This industry consists of general contractors primarily engaged in the construction of residential buildings other than single family homes. This type of construction includes new work, additions, alterations, remodeling, and repair of such establishments as apartment buildings, dormitories, and hotels and motels.
233320 (Commercial and Institutional Building Construction)
233220 (Multi-Family Housing Construction)
Multifamily residential construction enjoyed strong sales and a promising market for new projects in the late 1990s as the U.S. economy maintained its voracious expansion. And even when the economy began to falter at the turn of the twenty-first century, multifamily residential construction continued to do well, despite the increase in home ownership spurred by low interest rates. Demand for multifamily housing was expected to increase by 1 percent annually until 2010.
After apartment construction had outpaced demand through the early and mid-1990s, resulting in increased vacancy rates, contractors were forced to scale back new starts and derive greater shares of revenue from remodeling and repairs, a market that was expected to maintain its strong growth for years to come. By the end of the decade, however, demand had resurfaced, leading to a resurgence of new building activity. This activity continued into the early 2000s. New apartment starts in 2003 increased by 2.8 percent to 316,000 units, although this paled in comparison to the record 1.49 million single-family housing starts, which reflected 10.3 percent growth that year.

### Stored data
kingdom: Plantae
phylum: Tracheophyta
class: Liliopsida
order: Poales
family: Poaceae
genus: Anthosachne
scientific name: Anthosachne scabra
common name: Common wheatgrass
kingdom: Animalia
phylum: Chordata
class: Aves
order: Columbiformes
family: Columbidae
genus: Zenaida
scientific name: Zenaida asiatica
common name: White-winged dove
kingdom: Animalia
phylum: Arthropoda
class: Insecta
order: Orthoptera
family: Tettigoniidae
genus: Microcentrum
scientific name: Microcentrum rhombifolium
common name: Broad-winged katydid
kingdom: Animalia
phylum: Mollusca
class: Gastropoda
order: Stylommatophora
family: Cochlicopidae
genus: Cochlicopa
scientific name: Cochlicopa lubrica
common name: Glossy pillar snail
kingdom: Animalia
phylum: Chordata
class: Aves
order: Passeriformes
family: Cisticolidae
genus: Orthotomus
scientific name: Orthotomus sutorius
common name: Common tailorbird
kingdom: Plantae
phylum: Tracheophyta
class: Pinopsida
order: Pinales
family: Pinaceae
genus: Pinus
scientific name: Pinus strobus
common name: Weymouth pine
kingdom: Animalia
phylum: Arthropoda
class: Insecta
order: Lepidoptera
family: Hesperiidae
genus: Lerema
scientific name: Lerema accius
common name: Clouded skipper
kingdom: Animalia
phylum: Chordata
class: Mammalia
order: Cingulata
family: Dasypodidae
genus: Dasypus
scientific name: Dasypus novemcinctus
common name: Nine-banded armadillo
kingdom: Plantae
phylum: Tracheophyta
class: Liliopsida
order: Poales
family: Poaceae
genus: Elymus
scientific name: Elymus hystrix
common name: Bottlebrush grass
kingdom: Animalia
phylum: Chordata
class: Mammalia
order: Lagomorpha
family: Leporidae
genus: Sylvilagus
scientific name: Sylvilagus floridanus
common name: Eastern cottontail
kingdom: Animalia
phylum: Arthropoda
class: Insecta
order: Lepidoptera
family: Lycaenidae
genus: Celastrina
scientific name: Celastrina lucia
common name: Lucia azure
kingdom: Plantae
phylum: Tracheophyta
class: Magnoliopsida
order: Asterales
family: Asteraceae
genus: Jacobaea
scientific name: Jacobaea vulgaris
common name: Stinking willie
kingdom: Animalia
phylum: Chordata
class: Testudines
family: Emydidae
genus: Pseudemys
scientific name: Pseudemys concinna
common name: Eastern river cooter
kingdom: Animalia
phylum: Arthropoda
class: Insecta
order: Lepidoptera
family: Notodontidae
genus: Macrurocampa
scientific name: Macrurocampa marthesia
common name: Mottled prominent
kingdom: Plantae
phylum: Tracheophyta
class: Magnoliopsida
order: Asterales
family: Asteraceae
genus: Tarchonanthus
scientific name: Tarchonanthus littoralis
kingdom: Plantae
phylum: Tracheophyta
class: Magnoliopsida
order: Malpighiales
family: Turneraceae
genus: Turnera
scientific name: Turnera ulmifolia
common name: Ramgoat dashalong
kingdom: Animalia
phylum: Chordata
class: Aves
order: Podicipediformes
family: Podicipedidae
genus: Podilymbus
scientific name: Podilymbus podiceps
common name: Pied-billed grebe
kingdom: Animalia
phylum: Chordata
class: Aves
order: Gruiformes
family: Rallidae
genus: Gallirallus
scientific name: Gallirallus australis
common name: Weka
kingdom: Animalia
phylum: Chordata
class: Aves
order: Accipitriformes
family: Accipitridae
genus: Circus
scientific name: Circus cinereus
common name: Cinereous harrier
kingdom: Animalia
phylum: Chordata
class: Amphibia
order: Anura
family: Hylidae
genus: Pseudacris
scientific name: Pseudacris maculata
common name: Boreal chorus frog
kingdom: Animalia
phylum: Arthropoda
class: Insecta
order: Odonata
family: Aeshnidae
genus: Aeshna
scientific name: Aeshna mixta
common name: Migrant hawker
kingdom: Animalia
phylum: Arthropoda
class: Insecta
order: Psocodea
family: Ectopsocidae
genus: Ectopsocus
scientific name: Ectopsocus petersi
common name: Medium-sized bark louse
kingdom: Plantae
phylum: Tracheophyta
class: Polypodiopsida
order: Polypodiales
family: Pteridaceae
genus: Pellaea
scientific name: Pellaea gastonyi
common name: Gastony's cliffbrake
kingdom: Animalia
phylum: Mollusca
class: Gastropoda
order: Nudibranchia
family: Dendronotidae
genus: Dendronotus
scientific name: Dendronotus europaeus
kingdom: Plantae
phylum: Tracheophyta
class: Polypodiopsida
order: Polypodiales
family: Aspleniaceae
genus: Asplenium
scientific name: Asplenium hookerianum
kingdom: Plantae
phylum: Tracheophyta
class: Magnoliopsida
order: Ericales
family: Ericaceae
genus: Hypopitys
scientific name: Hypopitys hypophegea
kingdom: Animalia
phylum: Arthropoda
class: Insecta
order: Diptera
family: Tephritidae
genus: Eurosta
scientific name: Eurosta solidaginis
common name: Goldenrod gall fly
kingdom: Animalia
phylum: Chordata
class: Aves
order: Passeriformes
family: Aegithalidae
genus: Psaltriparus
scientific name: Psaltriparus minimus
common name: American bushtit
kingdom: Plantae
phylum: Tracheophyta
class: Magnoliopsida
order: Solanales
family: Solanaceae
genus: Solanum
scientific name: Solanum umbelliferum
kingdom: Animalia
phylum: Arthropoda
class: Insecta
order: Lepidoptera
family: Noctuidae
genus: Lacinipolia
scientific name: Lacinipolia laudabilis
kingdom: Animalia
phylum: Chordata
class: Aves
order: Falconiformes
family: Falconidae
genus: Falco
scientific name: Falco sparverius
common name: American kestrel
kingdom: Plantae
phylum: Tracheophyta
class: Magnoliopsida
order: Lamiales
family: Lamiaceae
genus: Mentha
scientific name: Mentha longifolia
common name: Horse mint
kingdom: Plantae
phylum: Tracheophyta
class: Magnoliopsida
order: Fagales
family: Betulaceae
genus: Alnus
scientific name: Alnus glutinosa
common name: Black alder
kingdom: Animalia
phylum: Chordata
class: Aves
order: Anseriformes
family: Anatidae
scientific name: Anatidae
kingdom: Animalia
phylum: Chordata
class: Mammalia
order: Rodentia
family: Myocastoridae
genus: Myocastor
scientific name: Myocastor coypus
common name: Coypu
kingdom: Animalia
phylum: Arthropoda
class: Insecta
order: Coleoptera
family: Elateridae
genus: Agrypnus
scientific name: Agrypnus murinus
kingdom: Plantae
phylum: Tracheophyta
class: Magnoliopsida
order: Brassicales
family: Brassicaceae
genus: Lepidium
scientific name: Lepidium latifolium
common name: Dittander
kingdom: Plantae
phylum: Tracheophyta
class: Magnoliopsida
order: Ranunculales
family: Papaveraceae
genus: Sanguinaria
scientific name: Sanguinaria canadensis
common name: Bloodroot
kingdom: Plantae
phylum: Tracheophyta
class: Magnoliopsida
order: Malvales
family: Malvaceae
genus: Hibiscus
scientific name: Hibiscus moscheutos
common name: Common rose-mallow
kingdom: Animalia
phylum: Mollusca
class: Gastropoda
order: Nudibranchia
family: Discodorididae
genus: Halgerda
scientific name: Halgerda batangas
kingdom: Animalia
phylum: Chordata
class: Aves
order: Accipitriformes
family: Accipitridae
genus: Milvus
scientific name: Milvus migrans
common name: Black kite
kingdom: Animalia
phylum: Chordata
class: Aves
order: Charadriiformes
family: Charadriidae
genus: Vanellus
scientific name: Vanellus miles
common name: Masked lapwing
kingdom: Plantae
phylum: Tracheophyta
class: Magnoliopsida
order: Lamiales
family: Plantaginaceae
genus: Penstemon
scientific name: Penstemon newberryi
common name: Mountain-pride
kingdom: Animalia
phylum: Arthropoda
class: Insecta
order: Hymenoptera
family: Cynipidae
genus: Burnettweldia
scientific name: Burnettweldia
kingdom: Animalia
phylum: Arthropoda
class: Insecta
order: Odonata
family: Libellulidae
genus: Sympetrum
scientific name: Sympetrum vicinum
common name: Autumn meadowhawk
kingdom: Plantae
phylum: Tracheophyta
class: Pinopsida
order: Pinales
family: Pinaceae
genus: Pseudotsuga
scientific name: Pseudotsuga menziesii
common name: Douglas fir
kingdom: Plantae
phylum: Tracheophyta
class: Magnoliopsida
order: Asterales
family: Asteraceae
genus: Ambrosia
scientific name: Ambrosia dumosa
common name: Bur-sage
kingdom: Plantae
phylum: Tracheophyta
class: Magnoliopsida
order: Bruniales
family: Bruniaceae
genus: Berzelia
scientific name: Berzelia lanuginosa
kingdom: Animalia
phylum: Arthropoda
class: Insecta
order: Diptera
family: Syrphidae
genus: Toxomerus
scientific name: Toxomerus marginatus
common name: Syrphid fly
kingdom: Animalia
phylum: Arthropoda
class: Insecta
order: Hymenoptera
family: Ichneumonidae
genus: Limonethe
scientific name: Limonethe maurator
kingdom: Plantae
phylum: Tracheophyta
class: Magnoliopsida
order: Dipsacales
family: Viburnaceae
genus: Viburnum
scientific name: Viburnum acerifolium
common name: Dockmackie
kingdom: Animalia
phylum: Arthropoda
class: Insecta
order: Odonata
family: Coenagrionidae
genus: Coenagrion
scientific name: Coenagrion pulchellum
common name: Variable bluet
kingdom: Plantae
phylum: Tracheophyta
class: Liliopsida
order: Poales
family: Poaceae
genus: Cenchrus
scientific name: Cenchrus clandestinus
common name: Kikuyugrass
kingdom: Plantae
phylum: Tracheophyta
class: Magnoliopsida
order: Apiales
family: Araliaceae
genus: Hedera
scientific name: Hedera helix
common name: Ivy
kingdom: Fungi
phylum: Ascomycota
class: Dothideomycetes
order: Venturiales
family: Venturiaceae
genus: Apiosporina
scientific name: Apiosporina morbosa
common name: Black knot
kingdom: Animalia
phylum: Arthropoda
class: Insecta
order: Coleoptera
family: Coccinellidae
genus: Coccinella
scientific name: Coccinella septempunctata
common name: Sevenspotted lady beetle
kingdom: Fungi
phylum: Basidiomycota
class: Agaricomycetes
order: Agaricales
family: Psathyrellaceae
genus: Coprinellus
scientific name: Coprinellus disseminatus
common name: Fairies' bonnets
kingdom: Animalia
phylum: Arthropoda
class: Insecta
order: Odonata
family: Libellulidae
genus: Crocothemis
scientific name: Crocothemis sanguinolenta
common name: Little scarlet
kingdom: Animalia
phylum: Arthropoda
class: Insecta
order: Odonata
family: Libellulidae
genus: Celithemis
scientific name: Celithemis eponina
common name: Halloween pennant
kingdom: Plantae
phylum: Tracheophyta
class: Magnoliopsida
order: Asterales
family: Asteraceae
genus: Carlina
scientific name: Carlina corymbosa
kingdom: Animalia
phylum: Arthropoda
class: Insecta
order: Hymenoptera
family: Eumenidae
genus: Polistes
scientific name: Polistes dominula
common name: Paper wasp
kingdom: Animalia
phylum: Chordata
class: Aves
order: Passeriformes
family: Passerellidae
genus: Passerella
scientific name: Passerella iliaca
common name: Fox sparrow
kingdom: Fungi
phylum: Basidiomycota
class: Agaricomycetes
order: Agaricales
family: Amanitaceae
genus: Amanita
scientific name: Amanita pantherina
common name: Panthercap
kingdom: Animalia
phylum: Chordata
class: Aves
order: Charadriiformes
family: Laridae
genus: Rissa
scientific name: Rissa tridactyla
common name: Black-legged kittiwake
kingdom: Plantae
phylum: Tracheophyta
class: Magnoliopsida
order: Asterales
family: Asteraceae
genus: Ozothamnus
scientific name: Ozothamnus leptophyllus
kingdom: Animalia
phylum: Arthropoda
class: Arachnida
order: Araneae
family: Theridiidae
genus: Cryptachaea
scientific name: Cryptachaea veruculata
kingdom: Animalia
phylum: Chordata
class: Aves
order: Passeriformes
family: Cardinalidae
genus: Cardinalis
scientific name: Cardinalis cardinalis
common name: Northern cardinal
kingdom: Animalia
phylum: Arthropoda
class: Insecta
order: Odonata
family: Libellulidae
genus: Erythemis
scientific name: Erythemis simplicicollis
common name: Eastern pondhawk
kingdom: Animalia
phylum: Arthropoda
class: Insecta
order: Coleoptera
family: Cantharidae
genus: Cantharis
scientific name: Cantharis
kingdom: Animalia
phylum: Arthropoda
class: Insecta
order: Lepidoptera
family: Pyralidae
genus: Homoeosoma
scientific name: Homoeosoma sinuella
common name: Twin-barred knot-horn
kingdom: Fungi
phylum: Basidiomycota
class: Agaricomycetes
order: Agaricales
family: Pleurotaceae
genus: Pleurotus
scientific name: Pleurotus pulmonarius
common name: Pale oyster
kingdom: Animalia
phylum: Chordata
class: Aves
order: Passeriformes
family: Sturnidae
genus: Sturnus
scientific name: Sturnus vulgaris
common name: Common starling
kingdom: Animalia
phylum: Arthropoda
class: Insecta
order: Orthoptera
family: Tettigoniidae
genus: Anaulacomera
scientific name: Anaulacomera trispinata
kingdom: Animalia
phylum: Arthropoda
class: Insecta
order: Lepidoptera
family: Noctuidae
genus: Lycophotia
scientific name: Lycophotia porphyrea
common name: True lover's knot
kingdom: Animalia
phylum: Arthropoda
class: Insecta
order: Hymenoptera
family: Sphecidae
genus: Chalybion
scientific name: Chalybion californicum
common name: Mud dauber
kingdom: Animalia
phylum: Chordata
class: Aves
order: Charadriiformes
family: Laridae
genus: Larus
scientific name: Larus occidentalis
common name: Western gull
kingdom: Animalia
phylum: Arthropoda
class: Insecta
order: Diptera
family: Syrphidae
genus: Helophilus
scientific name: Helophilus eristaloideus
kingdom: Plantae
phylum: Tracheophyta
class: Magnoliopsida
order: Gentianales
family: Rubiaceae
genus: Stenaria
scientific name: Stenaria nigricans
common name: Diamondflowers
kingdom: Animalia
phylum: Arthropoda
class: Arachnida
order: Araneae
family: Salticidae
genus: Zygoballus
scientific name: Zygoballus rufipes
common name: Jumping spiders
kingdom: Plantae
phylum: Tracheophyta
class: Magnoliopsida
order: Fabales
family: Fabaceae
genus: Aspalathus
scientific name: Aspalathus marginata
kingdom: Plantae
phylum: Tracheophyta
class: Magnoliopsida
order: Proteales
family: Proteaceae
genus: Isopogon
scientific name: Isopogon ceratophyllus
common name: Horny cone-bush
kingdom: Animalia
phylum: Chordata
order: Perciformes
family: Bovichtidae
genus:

### Exercise 1
Write out the stretch of the passage on multifamily housing construction from "This industry consists" through "hotels and motels.", word for word.
### Exercise 2
Using the passage on multifamily housing construction, answer yes or no to whether each statement agrees with it, and quote the words that settle each one. (a) The industry covers building dormitories. (b) New apartment starts in 2003 declined from the year before. (c) Demand for multifamily housing was expected to rise 1 percent a year until 2010.

### Written reply 1
This industry consists of general contractors primarily engaged in the construction of residential buildings other than single family homes. This type of construction includes new work, additions, alterations, remodeling, and repair of such establishments as apartment buildings, dormitories, and hotels and motels.

### Written reply 2
(a) Yes: "apartment buildings, dormitories, and hotels and motels"
(b) No: "New apartment starts in 2003 increased by 2.8 percent to 316,000 units"
(c) Yes: "Demand for multifamily housing was expected to increase by 1 percent annually until 2010."